Choosing a new Rich Text Editor in 2022


A few years ago I joined Vanilla Forums and shortly after was tasked with replacing our aging text editor. I dove in and determined QuillJS was the best choice at the time. It was an active open source project and while it had a few warts it seemed liked they could be worked around. We built our new "Rich Editor" project and it has served us pretty well for a few years.

Background

In 2017 the QuillJS author had a posted a https://medium.com/@jhchen/the-state-of-quill-and-2-0-fb38db7a59b9 a plan to get the project to it's 2.0 release with a few much awaited features.

We developed many improvements on top of the base QuillJS editor including:

  • A rich embedding system for embedding external documents.
  • Nested list support.
  • Support for custom multi-line blocks.
  • Fixes for numerous keyboard traps.
  • Markdown-like shortcuts.
  • Mentions.
  • Floating inline and block formatting UI.

As we neared our launch I reached out to the project maintainer expressing a desire to upstream some patches and expressed a desire to assist in triaging the projects public issue tracker which had grown to a sizeable amount.

I was astounded to find the next week that my email had been ignored and that I was then blocked from commenting on the public issue tracker. In the following months things became clearer though. The maintainer had started a new company Slab which sold help desk software that competed with our products. Over the next 5 years, QuillJS would continue to receive patches to its master branch, but no additional releases, release notes, or migration instructions were ever provided.

Fast forward to 2022

One of the main features waiting in QuillJS 2.0 was going to be support for tables. We'd deferred our implementation of such a feature expecting that eventually the project would make a release. Still, requests from our customers had mounted singificantly over the years.

The lack of public stewardship of Quill, poor documentation, and a very risky future forced me to evaluate other options. It would be simpler to start again, with another project and migrate our existing posts to a new format than to proceed forwards with Quill.

Evaluating the current landscape of contenteditable editors.

Today there are a plethora of options to consider.

TinyMCE (OSS)

TinyMCE has stood the test of time and has a sustainable business model to drive development of their open source editor.

Notably thought the open source version of TinyMCE is missing some key feature we would have to re-impement.

  • Rich Media Embeds.
  • Mentions.
  • PowerPaste (Pasting from MS Word or Excel).

Still, TinyMCE's staying power and wide community use put it pretty high on the list.

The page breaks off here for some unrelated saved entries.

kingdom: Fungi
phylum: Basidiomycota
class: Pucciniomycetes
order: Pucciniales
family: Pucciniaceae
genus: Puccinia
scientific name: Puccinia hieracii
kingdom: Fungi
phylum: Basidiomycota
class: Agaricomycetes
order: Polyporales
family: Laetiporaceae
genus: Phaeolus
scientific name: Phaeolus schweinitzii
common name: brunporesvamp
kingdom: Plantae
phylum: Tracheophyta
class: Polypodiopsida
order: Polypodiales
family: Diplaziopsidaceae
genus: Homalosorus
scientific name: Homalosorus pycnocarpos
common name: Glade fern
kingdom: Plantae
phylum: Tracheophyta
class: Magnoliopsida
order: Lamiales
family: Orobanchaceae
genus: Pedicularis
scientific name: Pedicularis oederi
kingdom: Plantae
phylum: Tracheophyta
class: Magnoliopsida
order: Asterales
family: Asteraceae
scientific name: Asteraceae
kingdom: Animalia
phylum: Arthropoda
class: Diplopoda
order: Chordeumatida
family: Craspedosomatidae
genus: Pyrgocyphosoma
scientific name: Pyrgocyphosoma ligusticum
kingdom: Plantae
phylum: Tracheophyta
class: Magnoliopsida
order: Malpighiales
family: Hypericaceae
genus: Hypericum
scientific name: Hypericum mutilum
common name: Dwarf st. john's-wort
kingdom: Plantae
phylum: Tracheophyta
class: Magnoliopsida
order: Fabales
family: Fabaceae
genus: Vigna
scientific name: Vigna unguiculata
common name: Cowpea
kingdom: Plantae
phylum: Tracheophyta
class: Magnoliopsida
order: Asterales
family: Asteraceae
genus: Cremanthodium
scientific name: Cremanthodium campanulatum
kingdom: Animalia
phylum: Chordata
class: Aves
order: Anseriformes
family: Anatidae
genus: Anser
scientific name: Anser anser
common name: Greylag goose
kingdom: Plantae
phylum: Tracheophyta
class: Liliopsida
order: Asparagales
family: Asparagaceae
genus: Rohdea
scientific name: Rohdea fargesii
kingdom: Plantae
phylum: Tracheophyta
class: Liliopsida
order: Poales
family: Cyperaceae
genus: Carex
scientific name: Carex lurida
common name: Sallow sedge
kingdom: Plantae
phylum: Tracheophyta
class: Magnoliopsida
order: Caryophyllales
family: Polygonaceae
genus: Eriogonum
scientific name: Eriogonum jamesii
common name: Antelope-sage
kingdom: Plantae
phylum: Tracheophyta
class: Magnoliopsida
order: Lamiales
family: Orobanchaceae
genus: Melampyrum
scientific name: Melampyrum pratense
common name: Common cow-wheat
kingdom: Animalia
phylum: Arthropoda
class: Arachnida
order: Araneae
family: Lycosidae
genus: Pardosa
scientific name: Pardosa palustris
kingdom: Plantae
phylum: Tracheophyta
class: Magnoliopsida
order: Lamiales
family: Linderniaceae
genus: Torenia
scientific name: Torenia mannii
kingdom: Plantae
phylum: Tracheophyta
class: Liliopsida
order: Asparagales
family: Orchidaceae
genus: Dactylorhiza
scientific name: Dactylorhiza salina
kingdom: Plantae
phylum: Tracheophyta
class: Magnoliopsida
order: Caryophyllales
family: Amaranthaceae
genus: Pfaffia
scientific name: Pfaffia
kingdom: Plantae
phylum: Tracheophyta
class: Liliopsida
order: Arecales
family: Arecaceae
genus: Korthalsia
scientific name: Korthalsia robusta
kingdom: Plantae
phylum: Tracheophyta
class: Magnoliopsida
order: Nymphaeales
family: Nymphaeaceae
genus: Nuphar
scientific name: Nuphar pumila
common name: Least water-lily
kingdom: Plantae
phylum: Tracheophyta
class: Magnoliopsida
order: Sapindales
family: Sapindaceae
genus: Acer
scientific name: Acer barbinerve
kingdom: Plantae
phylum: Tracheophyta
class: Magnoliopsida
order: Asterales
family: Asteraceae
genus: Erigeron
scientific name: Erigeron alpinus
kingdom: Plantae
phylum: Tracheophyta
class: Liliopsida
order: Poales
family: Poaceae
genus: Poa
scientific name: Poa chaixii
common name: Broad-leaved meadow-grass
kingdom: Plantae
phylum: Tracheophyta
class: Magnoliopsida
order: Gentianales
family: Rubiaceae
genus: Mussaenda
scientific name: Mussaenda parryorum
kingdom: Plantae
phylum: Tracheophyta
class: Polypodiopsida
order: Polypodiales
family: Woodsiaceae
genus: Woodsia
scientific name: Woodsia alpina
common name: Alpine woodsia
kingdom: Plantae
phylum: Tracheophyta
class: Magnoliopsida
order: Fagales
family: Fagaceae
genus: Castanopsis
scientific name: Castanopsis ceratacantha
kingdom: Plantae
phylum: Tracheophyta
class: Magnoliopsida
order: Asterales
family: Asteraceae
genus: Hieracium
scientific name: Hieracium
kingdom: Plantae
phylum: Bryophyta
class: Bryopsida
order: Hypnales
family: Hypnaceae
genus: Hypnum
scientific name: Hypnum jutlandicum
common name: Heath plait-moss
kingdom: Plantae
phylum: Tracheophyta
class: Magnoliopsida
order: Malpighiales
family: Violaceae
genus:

TinyMCE (Enterprise/self-hosted)

Those missing features from the OSS version are present in the premium version. As a successful SaaS company we have the budget to license the full version of the product for our cloud sites. I booked a call with a salespereson from Tiny and found a few blockers:

  • The pricing scales with the number of customers we gain and is static per use. This means for smaller customers TinyMCE licensing is disproportionate to the price of their plan with us. The quoted price was estimated to cost more roughly 1 intermediate developer's yearly salary.
  • The built-in media embed plugin was not configurable enough for our use case, and we would not be provided with the source of the plugin. As a result we would have to re-implement this plugin blindly even though we were paying for it.
  • The self hosting seemed to be fairly more complicated than using a javascript library should be, requiring hosting additional servers in our production environment.

SlateJS

SlateJS is the technology I wanted to go with in 2017, but at the time it had a 0.0x version number, with no 1.0 in site. Additionally it was tech maintained by a competitor of ours and had a very uncertain future.

In the end it's document model seemed very smart though, and it was React based which aligned well with our stack.

Since then SlateJS has gone through numerous versions and many breaking changes, but is on a path to stability. It's document has matured and seems mostly finalized, and the open source community around it seems very active, in particular with the PlateJS set of plugins.

Going forwards I'll be rebuilding our editor on Slate and Plate and documenting my findings on my blog.